A stroke can have a profound effect on a person's vision, balance, memory, and cognition. It can also cause complications, such as pain and muscle spasms. If you are caring for a loved one who is recovering from a stroke, here are some key things to remember to help you keep his or her recovery on track.
Be Patient with Other Caregivers
During your loved one's recovery, several friends and family members may want to help care for him or her. It is important that you try to be patient with the other caregivers. Impatience can not only be stressful to the other caregivers, but also your loved one.
Many of your loved one's friends and family are most likely learning the skills needed as they are assisting. As a result, some days might be rougher than others. Try to remember that over time, their skills and level of help will improve.
Encourage Participation in a Recovery Program
Regular assessments by your loved one's doctor are important, but your loved one will need far more than the help of the family doctor to recover. As part of his or her recovery, encourage your loved one to participate in a recovery program that includes rehabilitation with professionals, such as a physical therapist, speech therapist, and occupational therapist.
Rehabilitation plays a major role in helping your loved one re-learn skills, such as speech, walking, and memory. The providers will work together to create a program that is specifically designed to his or her needs. You may want to investigate websites of local specialists, such as http://www.nrothandrehab.com, to determine which is the best option. Stay engaged with your loved one's doctors and specialists so that you can help him or her stay on track.

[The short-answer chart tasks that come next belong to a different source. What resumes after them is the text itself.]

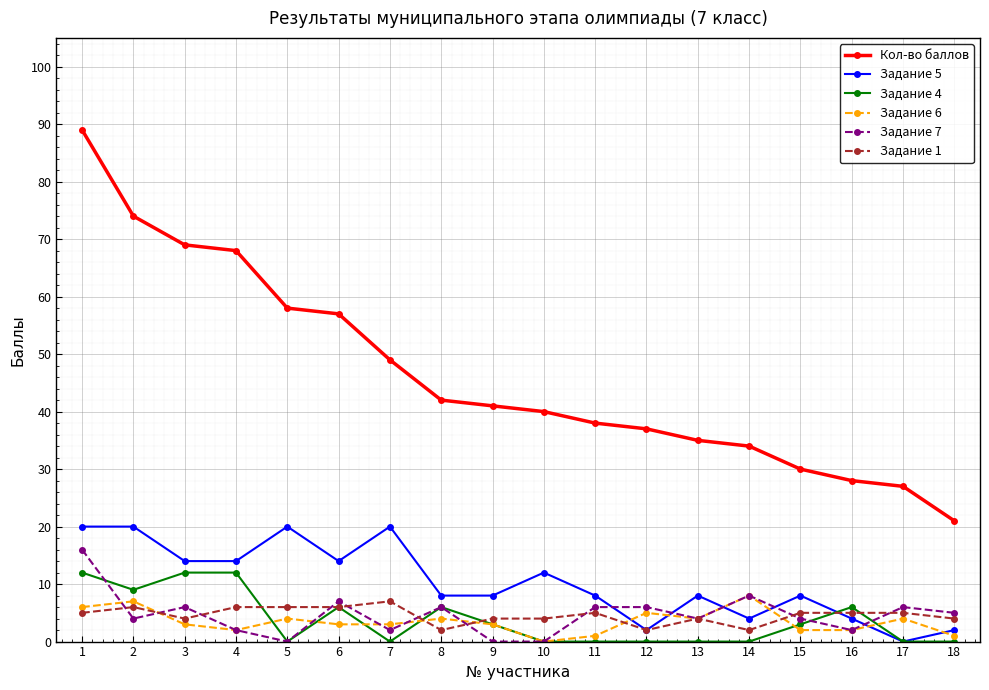

The Задание 7 series shows 6 at 8. True or false?

True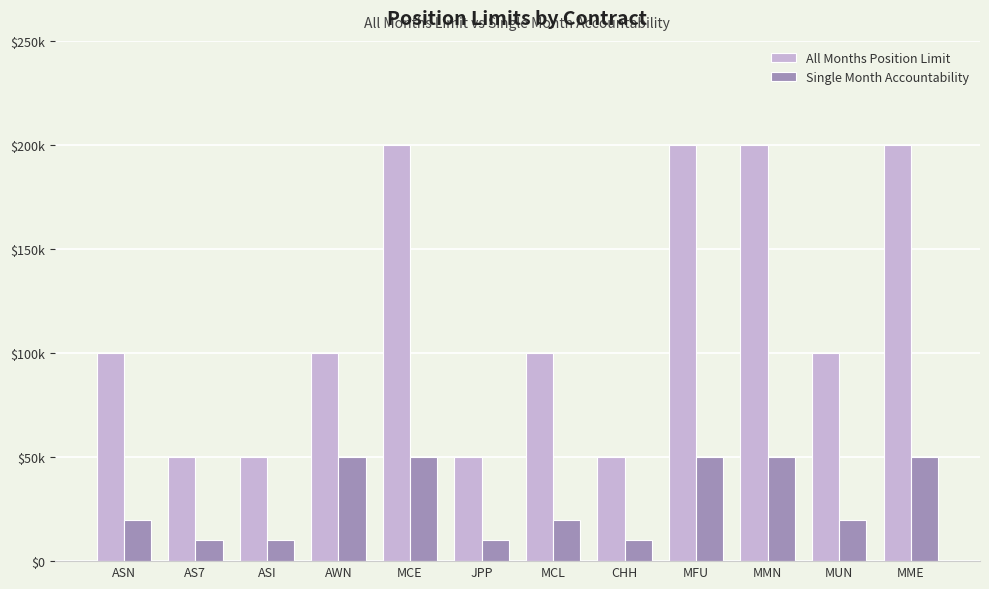

At which category does the chart reach its peak across all series?

MCE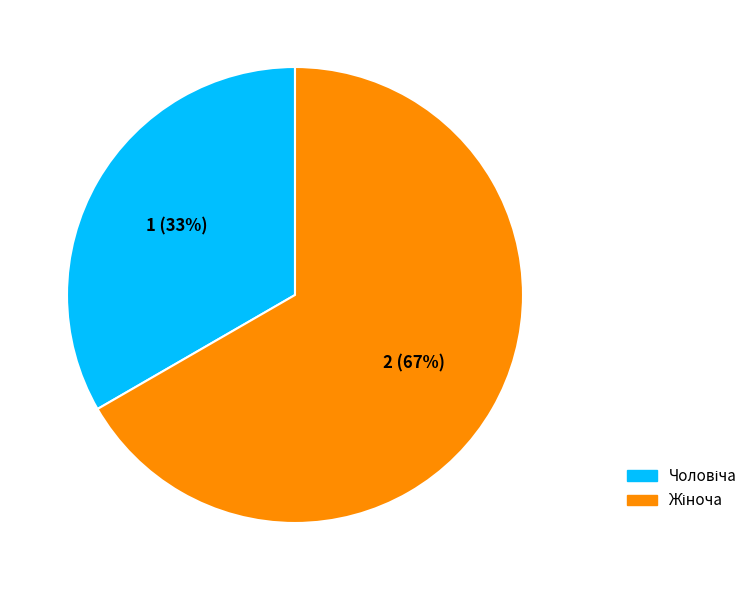

Does any single category account for the majority?

Yes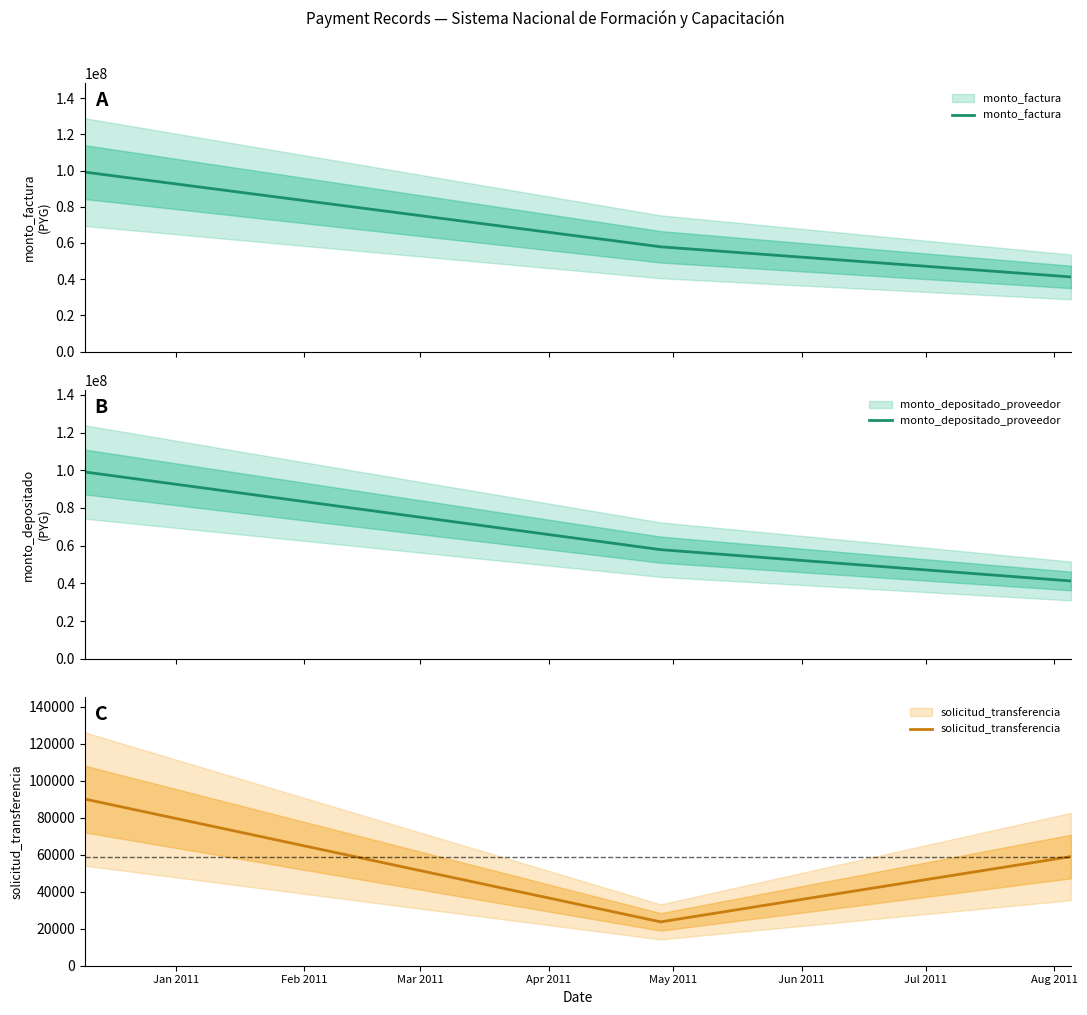

What is the maximum value shown in the chart?

99125000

Know the Signs of Depression
Unfortunately, one of the conditions that can result from a stroke is depression. Depression not only impacts your loved one's mental health, but it can impact his or her physical recovery. Major depression can leave your loved one unwilling to attend recovery and affect how much of an effort he or she is willing to exert.
Study the signs of depression with your family and anyone else who is involved in caring for your loved one. If you or your family notice the early warning signs in your loved one's behavior, seek medical attention immediately. Talking to a therapist can oftentimes be the help he or she needs to overcome depression.
Risk factors, such as stress and being overweight, can possibly result in another stroke. To avoid complicating your loved one's recovery with the occurrence of another stroke, encourage him or her to get active. By being active, he or she can alleviate stress and help keep his or her weight under control.
Consult with your loved one's therapist and other medical care providers to learn other ways that you can help with the recovery effort. By working with various medical care providers, you can ensure that you are doing everything possible to help your loved one get better.